Written Answers. - Services for People with Disabilities.

Paul Connaughton

Question:

235 Mr. Connaughton asked the Minister for Health and Children if his attention has been drawn to the serious position concerning waiting lists for services for the intellectually disabled as a direct result of the recent budget, to the great fear and anxiety parents have for the continued wellbeing of their intellectually disabled family member, and to the fact that there is no funding allocated for new service developments in 2003; and if he will make a statement on the matter. [2853/03]

Charlie O'Connor

Question:

239 Mr. O'Connor asked the Minister for Health and Children if his attention has been drawn to the grave concerns of parents and families of children and adults with intellectual disability regarding budget 2003 as conveyed to local Dáil Deputies; if his attention has further been drawn to their needs; and if he will make a statement on the matter. [2857/03]

I propose to take Questions Nos. 235 and 239 together.

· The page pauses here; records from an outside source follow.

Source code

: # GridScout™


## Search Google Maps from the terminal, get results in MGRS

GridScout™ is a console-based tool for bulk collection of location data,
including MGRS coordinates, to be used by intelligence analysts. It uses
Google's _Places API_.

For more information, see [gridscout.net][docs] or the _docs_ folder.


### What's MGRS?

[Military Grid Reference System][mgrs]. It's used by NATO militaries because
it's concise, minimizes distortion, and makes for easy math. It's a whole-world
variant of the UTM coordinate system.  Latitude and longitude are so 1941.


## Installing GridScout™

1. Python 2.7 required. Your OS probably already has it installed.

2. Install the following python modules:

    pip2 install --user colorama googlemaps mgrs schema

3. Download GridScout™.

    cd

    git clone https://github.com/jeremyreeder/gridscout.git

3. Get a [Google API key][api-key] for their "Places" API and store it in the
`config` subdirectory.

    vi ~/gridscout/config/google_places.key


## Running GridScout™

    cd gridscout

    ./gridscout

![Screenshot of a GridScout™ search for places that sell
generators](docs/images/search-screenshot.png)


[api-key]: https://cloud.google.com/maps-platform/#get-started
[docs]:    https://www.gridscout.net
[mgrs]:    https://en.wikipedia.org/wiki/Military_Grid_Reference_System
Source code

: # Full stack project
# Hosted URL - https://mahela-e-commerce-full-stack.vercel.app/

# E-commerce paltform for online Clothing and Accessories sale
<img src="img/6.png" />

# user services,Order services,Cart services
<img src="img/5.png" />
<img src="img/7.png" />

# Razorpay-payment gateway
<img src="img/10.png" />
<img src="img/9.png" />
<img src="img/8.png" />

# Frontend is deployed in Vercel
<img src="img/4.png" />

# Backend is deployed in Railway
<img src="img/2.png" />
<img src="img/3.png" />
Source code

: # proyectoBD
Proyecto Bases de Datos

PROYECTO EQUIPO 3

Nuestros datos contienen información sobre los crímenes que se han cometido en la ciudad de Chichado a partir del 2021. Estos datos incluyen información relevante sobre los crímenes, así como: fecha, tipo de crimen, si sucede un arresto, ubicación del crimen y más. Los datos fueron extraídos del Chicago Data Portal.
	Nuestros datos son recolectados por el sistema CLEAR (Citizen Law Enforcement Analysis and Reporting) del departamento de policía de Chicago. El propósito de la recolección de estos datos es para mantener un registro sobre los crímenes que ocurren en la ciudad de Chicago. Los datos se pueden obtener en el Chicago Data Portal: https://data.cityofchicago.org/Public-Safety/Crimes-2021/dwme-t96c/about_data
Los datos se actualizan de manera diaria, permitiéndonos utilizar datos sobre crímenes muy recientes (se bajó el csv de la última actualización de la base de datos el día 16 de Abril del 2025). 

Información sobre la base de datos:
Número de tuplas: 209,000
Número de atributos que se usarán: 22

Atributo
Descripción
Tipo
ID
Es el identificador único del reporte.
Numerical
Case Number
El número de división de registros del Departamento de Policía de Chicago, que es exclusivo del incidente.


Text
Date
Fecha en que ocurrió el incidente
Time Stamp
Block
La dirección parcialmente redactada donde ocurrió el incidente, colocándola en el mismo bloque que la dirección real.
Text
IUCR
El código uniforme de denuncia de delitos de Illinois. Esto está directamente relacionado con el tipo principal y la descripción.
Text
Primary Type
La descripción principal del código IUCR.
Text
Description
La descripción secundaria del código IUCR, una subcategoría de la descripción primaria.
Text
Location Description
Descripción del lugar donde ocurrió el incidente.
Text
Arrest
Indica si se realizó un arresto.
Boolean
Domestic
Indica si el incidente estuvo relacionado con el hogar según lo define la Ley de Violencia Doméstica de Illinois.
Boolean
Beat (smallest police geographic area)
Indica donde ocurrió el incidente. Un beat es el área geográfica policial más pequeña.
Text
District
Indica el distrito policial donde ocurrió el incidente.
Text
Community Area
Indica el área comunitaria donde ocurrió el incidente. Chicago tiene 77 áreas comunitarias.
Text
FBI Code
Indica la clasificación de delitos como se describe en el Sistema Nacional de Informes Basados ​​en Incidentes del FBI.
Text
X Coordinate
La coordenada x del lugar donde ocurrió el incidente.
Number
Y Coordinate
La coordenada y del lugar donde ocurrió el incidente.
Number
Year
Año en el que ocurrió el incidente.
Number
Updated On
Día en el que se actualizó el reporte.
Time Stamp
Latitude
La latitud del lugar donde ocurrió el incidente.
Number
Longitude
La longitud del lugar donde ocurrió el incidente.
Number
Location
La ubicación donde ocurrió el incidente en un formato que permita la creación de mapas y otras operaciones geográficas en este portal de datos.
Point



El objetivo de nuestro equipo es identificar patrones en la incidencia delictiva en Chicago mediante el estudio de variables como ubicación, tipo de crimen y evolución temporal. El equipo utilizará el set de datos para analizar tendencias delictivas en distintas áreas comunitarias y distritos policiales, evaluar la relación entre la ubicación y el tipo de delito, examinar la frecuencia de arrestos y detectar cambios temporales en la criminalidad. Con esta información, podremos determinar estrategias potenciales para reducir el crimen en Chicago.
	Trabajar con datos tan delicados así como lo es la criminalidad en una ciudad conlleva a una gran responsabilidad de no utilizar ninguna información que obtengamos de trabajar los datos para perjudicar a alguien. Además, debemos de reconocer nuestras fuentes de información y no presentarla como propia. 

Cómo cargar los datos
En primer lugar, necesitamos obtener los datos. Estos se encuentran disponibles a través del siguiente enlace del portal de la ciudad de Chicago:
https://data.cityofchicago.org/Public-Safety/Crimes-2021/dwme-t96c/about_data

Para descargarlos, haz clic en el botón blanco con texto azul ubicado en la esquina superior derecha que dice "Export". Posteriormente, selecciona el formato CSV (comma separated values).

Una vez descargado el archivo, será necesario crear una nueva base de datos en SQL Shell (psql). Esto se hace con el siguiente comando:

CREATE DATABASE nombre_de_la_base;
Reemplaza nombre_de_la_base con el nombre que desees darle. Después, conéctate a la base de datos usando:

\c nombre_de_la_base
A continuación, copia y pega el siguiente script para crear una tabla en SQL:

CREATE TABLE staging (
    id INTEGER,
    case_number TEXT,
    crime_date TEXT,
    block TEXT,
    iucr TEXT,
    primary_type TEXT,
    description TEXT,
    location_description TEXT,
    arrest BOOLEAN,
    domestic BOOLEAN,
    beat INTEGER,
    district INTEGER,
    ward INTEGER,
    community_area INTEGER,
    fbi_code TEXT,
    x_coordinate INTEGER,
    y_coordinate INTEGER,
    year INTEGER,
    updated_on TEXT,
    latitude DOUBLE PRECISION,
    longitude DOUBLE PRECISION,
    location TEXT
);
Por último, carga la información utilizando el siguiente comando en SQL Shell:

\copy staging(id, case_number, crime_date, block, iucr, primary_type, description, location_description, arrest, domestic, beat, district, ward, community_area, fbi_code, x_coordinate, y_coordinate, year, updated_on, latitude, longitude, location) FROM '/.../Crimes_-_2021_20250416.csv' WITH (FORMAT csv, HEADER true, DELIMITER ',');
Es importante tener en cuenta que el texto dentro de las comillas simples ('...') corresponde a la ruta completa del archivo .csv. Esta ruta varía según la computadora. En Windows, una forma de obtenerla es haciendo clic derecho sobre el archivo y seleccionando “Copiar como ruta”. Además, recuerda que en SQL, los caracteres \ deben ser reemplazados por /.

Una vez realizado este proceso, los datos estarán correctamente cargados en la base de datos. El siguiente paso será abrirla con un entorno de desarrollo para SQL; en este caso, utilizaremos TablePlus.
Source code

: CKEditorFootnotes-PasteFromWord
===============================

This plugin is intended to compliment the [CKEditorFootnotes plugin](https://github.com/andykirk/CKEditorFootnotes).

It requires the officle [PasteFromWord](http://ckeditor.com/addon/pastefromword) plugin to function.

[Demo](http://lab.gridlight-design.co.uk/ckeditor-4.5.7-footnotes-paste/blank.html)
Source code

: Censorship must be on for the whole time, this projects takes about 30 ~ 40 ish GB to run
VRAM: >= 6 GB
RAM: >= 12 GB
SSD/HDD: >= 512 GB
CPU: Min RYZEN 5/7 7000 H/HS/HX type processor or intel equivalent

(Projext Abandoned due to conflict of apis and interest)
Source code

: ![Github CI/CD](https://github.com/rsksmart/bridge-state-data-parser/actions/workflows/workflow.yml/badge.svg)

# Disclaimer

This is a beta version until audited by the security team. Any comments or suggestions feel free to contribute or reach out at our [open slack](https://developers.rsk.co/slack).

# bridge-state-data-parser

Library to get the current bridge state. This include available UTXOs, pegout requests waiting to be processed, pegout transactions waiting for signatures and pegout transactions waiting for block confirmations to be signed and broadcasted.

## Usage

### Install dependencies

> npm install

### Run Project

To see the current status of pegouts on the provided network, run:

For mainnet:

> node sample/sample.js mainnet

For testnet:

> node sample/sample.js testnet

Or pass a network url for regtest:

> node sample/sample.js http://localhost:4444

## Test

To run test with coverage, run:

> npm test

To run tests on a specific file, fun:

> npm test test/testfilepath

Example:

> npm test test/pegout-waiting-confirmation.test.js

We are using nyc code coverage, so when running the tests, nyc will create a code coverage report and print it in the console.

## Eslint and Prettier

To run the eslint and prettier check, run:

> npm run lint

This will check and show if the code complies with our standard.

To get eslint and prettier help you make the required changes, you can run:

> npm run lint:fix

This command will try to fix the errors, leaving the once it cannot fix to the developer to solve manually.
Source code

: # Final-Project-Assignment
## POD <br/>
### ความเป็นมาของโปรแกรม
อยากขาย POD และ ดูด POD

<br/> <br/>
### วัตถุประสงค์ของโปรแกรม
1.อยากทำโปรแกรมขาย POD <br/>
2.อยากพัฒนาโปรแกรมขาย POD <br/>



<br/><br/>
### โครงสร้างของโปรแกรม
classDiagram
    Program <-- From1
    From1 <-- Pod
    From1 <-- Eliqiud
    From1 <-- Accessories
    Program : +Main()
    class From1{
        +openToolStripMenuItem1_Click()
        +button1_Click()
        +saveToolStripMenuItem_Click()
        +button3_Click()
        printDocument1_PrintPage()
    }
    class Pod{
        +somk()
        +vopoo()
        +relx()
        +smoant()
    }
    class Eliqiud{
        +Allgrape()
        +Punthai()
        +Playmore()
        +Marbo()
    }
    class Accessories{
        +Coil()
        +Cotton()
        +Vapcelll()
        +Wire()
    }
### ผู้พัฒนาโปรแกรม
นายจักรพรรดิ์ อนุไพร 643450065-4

I am aware of the concerns regarding the provision of services to persons with an intellectual disability and those with autism. Additional funding of €13.3 million has been allocated to services for persons with an intellectual disability or autism in 2003 to meet the full year cost of the 2002 developments and to further enhance the health related support services to children with an intellectual disability or autism. This funding is in addition to the very significant revenue investment, amounting to €188 million, which has been made in these services since 1997 and which is built into the ongoing budget base. The additional funding provided by this and the previous Government between 2000 and 2002 was used to put in place, in addition to a range of other services, over 900 new residential, 380 new respite and around 2,000 new day places for people with an intellectual disability and those with autism.
Despite this very significant investment, demographic factors are contributing to growing waiting lists for residential services in particular even though the numbers of people in receipt of services, including full time residential services, continues to increase. The increased birth rate in the 1960s and 1970s has resulted in large numbers of adults in their late 20s and early 30s requiring full-time residential services. In addition people with an intellectual disability are living longer than previously adding to the need for services compared to previous generations. This has also been the international experience in service provision to this population.
The overall economic position in 2003 has had implications for all aspects of public investment, and this is reflected in the Estimates and budget adopted by the Government for 2003. Within this overall framework, however, some two-thirds of the additional funding available for non-capital investment in services has been allocated to the health services. This funding is being applied largely to maintaining existing levels of service across all service programmes including services for people with an intellectual disability. While it is regrettable that the level of investment in these services achieved in recent years could not be maintained in 2003, my Department will work closely with the health boards and other service providers in relation to service provision this year.